Professional ratings
Review scores
| Source | Rating |
| Allmusic | Star Half star |
| The Baltimore Sun | Star |
| Entertainment Weekly | B+ |
| Hartford Courant | (favorable) |
| Q | Star |
| Rolling Stone | Star Half star |
| Spin | (8/10) |
| Vibe | (favorable) |

==Track listing==

Sample credits
- "Can You Feel Me" contains a sample from "Can You Feel It", written by Michael Jackson and Jackie Jackson, as recorded by The Jacksons.
- "Take Me There (Remix)" contains:
  - excerpts of "The Rugrats Theme", written by Mark Mothersbaugh.
  - a sample from "I Want You Back"; written by Freddie Perren, Alphonso Mizelle, Berry Gordy, and Deke Richards; as recorded by The Jackson 5.

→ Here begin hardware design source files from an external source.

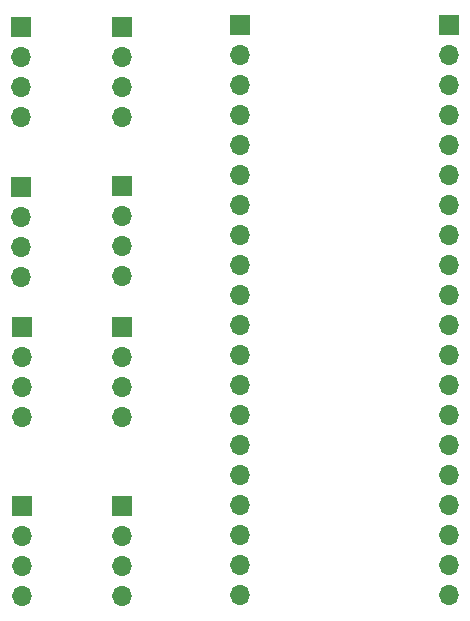
<source format=gbr>
%TF.GenerationSoftware,KiCad,Pcbnew,8.0.8*%
%TF.CreationDate,2025-03-27T16:53:01-04:00*%
%TF.ProjectId,GRIT_main_sub_PCB,47524954-5f6d-4616-996e-5f7375625f50,rev?*%
%TF.SameCoordinates,Original*%
%TF.FileFunction,Copper,L4,Bot*%
%TF.FilePolarity,Positive*%
%FSLAX46Y46*%
G04 Gerber Fmt 4.6, Leading zero omitted, Abs format (unit mm)*
G04 Created by KiCad (PCBNEW 8.0.8) date 2025-03-27 16:53:01*
%MOMM*%
%LPD*%
G01*
G04 APERTURE LIST*
%TA.AperFunction,ComponentPad*%
%ADD10O,1.700000X1.700000*%
%TD*%
%TA.AperFunction,ComponentPad*%
%ADD11R,1.700000X1.700000*%
%TD*%
G04 APERTURE END LIST*
D10*
%TO.P,Vdd,4*%
%TO.N,GND*%
X18750000Y-31220000D03*
%TO.P,Vdd,3*%
%TO.N,GP1*%
X18750000Y-28680000D03*
%TO.P,Vdd,2*%
%TO.N,GP0*%
X18750000Y-26140000D03*
D11*
%TO.P,Vdd,1*%
%TO.N,5V*%
X18750000Y-23600000D03*
%TD*%
D10*
%TO.P,Vdd,4*%
%TO.N,GND*%
X18810000Y-71760000D03*
%TO.P,Vdd,3*%
%TO.N,GP15*%
X18810000Y-69220000D03*
%TO.P,Vdd,2*%
%TO.N,GP14*%
X18810000Y-66680000D03*
D11*
%TO.P,Vdd,1*%
%TO.N,5V*%
X18810000Y-64140000D03*
%TD*%
D10*
%TO.P,Vdd,4*%
%TO.N,GND*%
X27250000Y-71720000D03*
%TO.P,Vdd,3*%
%TO.N,GP13*%
X27250000Y-69180000D03*
%TO.P,Vdd,2*%
%TO.N,GP12*%
X27250000Y-66640000D03*
D11*
%TO.P,Vdd,1*%
%TO.N,5V*%
X27250000Y-64100000D03*
%TD*%
D10*
%TO.P,Vdd,4*%
%TO.N,GND*%
X18750000Y-44750000D03*
%TO.P,Vdd,3*%
%TO.N,GP5*%
X18750000Y-42210000D03*
%TO.P,Vdd,2*%
%TO.N,GP4*%
X18750000Y-39670000D03*
D11*
%TO.P,Vdd,1*%
%TO.N,5V*%
X18750000Y-37130000D03*
%TD*%
D10*
%TO.P,Pico 40,20*%
%TO.N,N/C*%
X54985000Y-71640000D03*
%TO.P,Pico 40,19*%
X54985000Y-69100000D03*
%TO.P,Pico 40,18*%
X54985000Y-66560000D03*
%TO.P,Pico 40,17*%
X54985000Y-64020000D03*
%TO.P,Pico 40,16*%
X54985000Y-61480000D03*
%TO.P,Pico 40,15*%
X54985000Y-58940000D03*
%TO.P,Pico 40,14*%
X54985000Y-56400000D03*
%TO.P,Pico 40,13*%
X54985000Y-53860000D03*
%TO.P,Pico 40,12*%
X54985000Y-51320000D03*
%TO.P,Pico 40,11*%
X54985000Y-48780000D03*
%TO.P,Pico 40,10*%
X54985000Y-46240000D03*
%TO.P,Pico 40,9*%
X54985000Y-43700000D03*
%TO.P,Pico 40,8*%
X54985000Y-41160000D03*
%TO.P,Pico 40,7*%
X54985000Y-38620000D03*
%TO.P,Pico 40,6*%
X54985000Y-36080000D03*
%TO.P,Pico 40,5*%
X54985000Y-33540000D03*
%TO.P,Pico 40,4*%
X54985000Y-31000000D03*
%TO.P,Pico 40,3*%
%TO.N,GND*%
X54985000Y-28460000D03*
%TO.P,Pico 40,2*%
%TO.N,N/C*%
X54985000Y-25920000D03*
D11*
%TO.P,Pico 40,1*%
%TO.N,5V*%
X54985000Y-23380000D03*
%TD*%
D10*
%TO.P,Vdd,4*%
%TO.N,GND*%
X27310000Y-44680000D03*
%TO.P,Vdd,3*%
%TO.N,GP7*%
X27310000Y-42140000D03*
%TO.P,Vdd,2*%
%TO.N,GP6*%
X27310000Y-39600000D03*
D11*
%TO.P,Vdd,1*%
%TO.N,5V*%
X27310000Y-37060000D03*
%TD*%
D10*
%TO.P,Pico 1,20*%
%TO.N,GP15*%
X37250000Y-71640000D03*
%TO.P,Pico 1,19*%
%TO.N,GP14*%
X37250000Y-69100000D03*
%TO.P,Pico 1,18*%
%TO.N,N/C*%
X37250000Y-66560000D03*
%TO.P,Pico 1,17*%
%TO.N,GP13*%
X37250000Y-64020000D03*
%TO.P,Pico 1,16*%
%TO.N,GP12*%
X37250000Y-61480000D03*
%TO.P,Pico 1,15*%
%TO.N,GP11*%
X37250000Y-58940000D03*
%TO.P,Pico 1,14*%
%TO.N,GP10*%
X37250000Y-56400000D03*
%TO.P,Pico 1,13*%
%TO.N,N/C*%
X37250000Y-53860000D03*
%TO.P,Pico 1,12*%
%TO.N,GP9*%
X37250000Y-51320000D03*
%TO.P,Pico 1,11*%
%TO.N,GP8*%
X37250000Y-48780000D03*
%TO.P,Pico 1,10*%
%TO.N,GP7*%
X37250000Y-46240000D03*
%TO.P,Pico 1,9*%
%TO.N,GP6*%
X37250000Y-43700000D03*
%TO.P,Pico 1,8*%
%TO.N,N/C*%
X37250000Y-41160000D03*
%TO.P,Pico 1,7*%
%TO.N,GP5*%
X37250000Y-38620000D03*
%TO.P,Pico 1,6*%
%TO.N,GP4*%
X37250000Y-36080000D03*
%TO.P,Pico 1,5*%
%TO.N,GP3*%
X37250000Y-33540000D03*
%TO.P,Pico 1,4*%
%TO.N,GP2*%
X37250000Y-31000000D03*
%TO.P,Pico 1,3*%
%TO.N,N/C*%
X37250000Y-28460000D03*
%TO.P,Pico 1,2*%
%TO.N,GP1*%
X37250000Y-25920000D03*
D11*
%TO.P,Pico 1,1*%
%TO.N,GP0*%
X37250000Y-23380000D03*
%TD*%
D10*
%TO.P,Vdd,4*%
%TO.N,GND*%
X27250000Y-31220000D03*
%TO.P,Vdd,3*%
%TO.N,GP3*%
X27250000Y-28680000D03*
%TO.P,Vdd,2*%
%TO.N,GP2*%
X27250000Y-26140000D03*
D11*
%TO.P,Vdd,1*%
%TO.N,5V*%
X27250000Y-23600000D03*
%TD*%
D10*
%TO.P,Vdd,4*%
%TO.N,GND*%
X18810000Y-56620000D03*
%TO.P,Vdd,3*%
%TO.N,GP11*%
X18810000Y-54080000D03*
%TO.P,Vdd,2*%
%TO.N,GP10*%
X18810000Y-51540000D03*
D11*
%TO.P,Vdd,1*%
%TO.N,5V*%
X18810000Y-49000000D03*
%TD*%
D10*
%TO.P,Vdd,4*%
%TO.N,GND*%
X27310000Y-56550000D03*
%TO.P,Vdd,3*%
%TO.N,GP9*%
X27310000Y-54010000D03*
%TO.P,Vdd,2*%
%TO.N,GP8*%
X27310000Y-51470000D03*
D11*
%TO.P,Vdd,1*%
%TO.N,5V*%
X27310000Y-48930000D03*
%TD*%
M02*

</source>
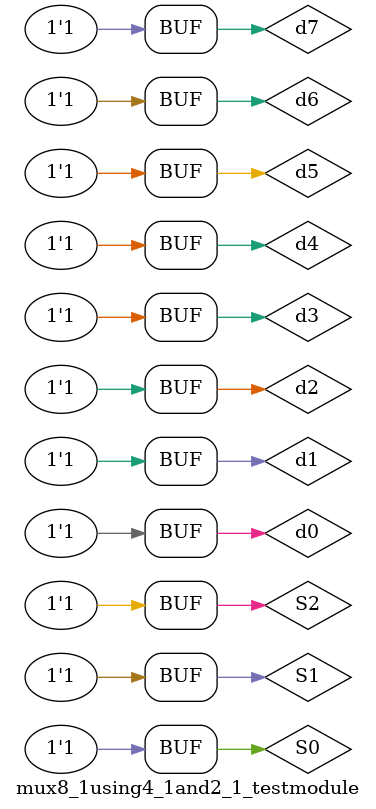
<source format=v>
`include"mux4_1.v"
`include"mux2_1.v"
module mux8_1using4_1and2_1_testmodule();
reg d0,d1,d2,d3,d4,d5,d6,d7,S1,S0,S2;
wire Y;
mux8_1using4_1and2_1 test(Y,d0,d1,d2,d3,d4,d5,d6,d7,S1,S0,S2);
initial
begin
$dumpfile("mux8_1using4_1and2_1_test.vcd");
$dumpvars(0,mux8_1using4_1and2_1_testmodule);
end
initial
begin
d0=0;
d1=0;
d2=0;
d3=0;
d4=0;
d5=0;
d6=0;
d7=0;
S0=0;
S1=0;
S2=0;
#10;

d0=0;
d1=0;
d2=0;
d3=0;
d4=1;
d5=0;
d6=1;
d7=1;
S0=0;
S1=0;
S2=1;
#10;

d0=0;
d1=0;
d2=0;
d3=1;
d4=1;
d5=1;
d6=0;
d7=0;
S0=0;
S1=1;
S2=0;
#10;

d0=0;
d1=0;
d2=0;
d3=0;
d4=1;
d5=0;
d6=1;
d7=0;
S0=0;
S1=1;
S2=1;
#10;

d0=0;
d1=0;
d2=0;
d3=1;
d4=0;
d5=1;
d6=0;
d7=0;
S0=1;
S1=0;
S2=0;
#10;

d0=0;
d1=0;
d2=0;
d3=1;
d4=0;
d5=0;
d6=0;
d7=1;
S0=1;
S1=0;
S2=1;
#10;

d0=0;
d1=0;
d2=0;
d3=1;
d4=0;
d5=0;
d6=1;
d7=0;
S0=1;
S1=1;
S2=0;
#10;

d0=1;
d1=1;
d2=1;
d3=1;
d4=1;
d5=1;
d6=1;
d7=1;
S0=1;
S1=1;
S2=1;
#10;
end
endmodule

</source>
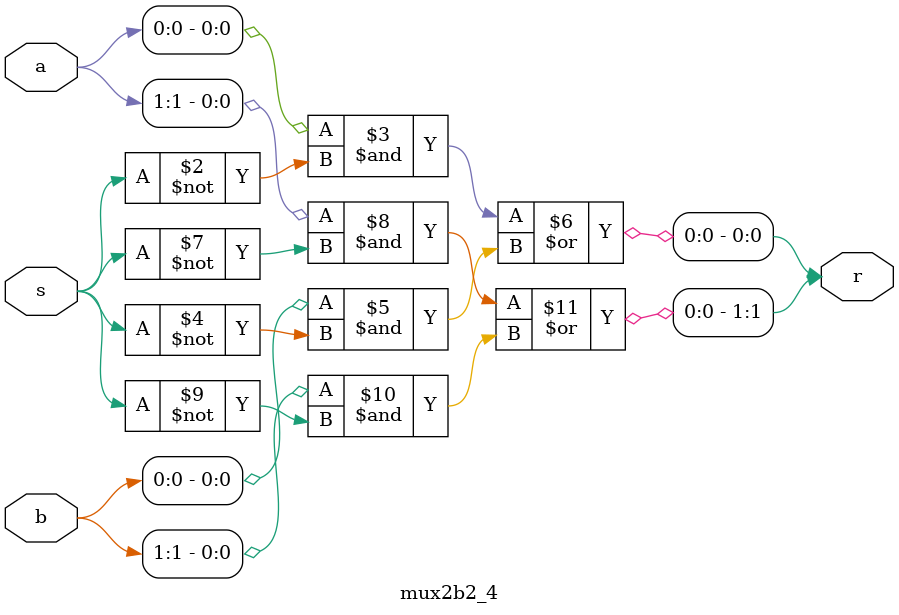
<source format=v>
`timescale 1ns / 1ps
module mux2b2_4(
	input [1:0] a,
	input [1:0] b,
	input s,
	output [1:0] r
    );

	//assign r = (s == 0) ? a : b;
	always @ (a, b, s) //a triger to change
	begin
//		if (s==0)
	//		r=a;
		//else
			//r=b;
		
		r[0]=(a[0]& ~s)|(b[0]& ~s);
		r[1]=(a[1]& ~s)|(b[1]& ~s);
		end

endmodule

</source>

| No. | Title | Writer(s) | Producer(s) | Length |
|---|---|---|---|---|
| 1. | "Blackstreet Intro/Can You Feel Me" | 1a: Teddy Riley 1b: Riley; Todd Gaither; | 1a: Teddy Riley 1b: Riley; Kaseem Coleman (co.); | 4:22 |
| 2. | "Girlfriend/Boyfriend" (with Janet Jackson featuring Ja Rule and Eve) | Riley; Jimmy Cozier; Cynthia Loving; Jeffrey Atkins; Eve Jeffers; | Teddy Riley | 4:03 |
| 3. | "Yo Love" (featuring Sauce Money) | Riley; Chauncey Hannibal; Antwone Dickey; Gaither; Walter Scott; | Riley; Walter "Mucho" Scott (co.); | 4:43 |
| 4. | "I Got What You On" (featuring Beanie Sigel) | Riley; Hannibal; Sherri Blair; Davel McKenzie; Eric Williams; Dwight Grant; | Riley; Davel McKenzie (co.); | 4:12 |
| 5. | "Drama/Misery Interlude" | 5a: Williams; Riley; Wesley Hogges; Andrea Hicks; 5b: Riley; Darryl Adams; LaMenga Kafi; Terrell Phillips; | 5a: Riley; Eric Williams; Wesley Hogges (co.); 5b: Riley; Darryl "Dezo" Adams (co.); | 7:39 |
| 6. | "I'm Sorry" | Riley; Blair; | Riley | 5:26 |
| 7. | "Think About You" | Riley; Blair; | Riley | 4:36 |
| 8. | "Black & White" | Riley; Tijuana Frampton; Albert Charles; | Riley; Jack Knight (co.); Screwface (co.); | 3:38 |
| 9. | "In A Rush" (featuring Stevie Wonder) | Warryn Campbell; Riley; | Riley; Warryn Campbell; | 4:09 |
| 10. | "Hustler's Prayer" | Riley; Trevis Williams; Jodie Wilson; Darnell; | Riley; Trevis Williams (co.); Jodie Wilson (co.); | 4:48 |
| 11. | "Finally" (featuring Hezekiah Walker & Love Fellowship Tabernacle) | Riley; Kafi; Hezekiah Walker; | Riley | 4:54 |
| 12. | "Take Me There (Remix)" (featuring Mýa) | Riley; Tamara Savage; Madeline Nelson; Mason Betha; Michael Foster; Freddie Perren; Alphonso Mizelle; Berry Gordy; Deke Richards; | Riley; Gerald Baillergeau (r.); Victor Merritt (r.); | 4:14 |
| 13. | "On the Floor (Enhanced CD bonus track)" (featuring Queen Pen) | Riley; Frampton; Charles; Lynise Walters; | Riley; Jack Knight (co.); Screwface (co.); | 4:22 |

==Charts==

Weekly chart performance for Finally
| Chart (1999) | Peak position |
|---|---|
| Australian Albums (ARIA) | 25 |
| Canadian Albums (Billboard) | 14 |
| Dutch Albums (Album Top 100) | 21 |
| French Albums (SNEP) | 33 |
| German Albums (Offizielle Top 100) | 34 |
| Swiss Albums (Schweizer Hitparade) | 34 |
| UK Albums (Official Charts) | 27 |
| UK R&B Albums (Official Charts) | 15 |
| US Billboard 200 | 9 |
| US Top R&B/Hip-Hop Albums (Billboard) | 4 |

==Certifications==

| Region | Certification | Certified units/sales |
| Canada (Music Canada) | Gold | 50,000^{^} |
| United States (RIAA) | Gold | 500,000^{^} |
^{^} Shipments figures based on certification alone.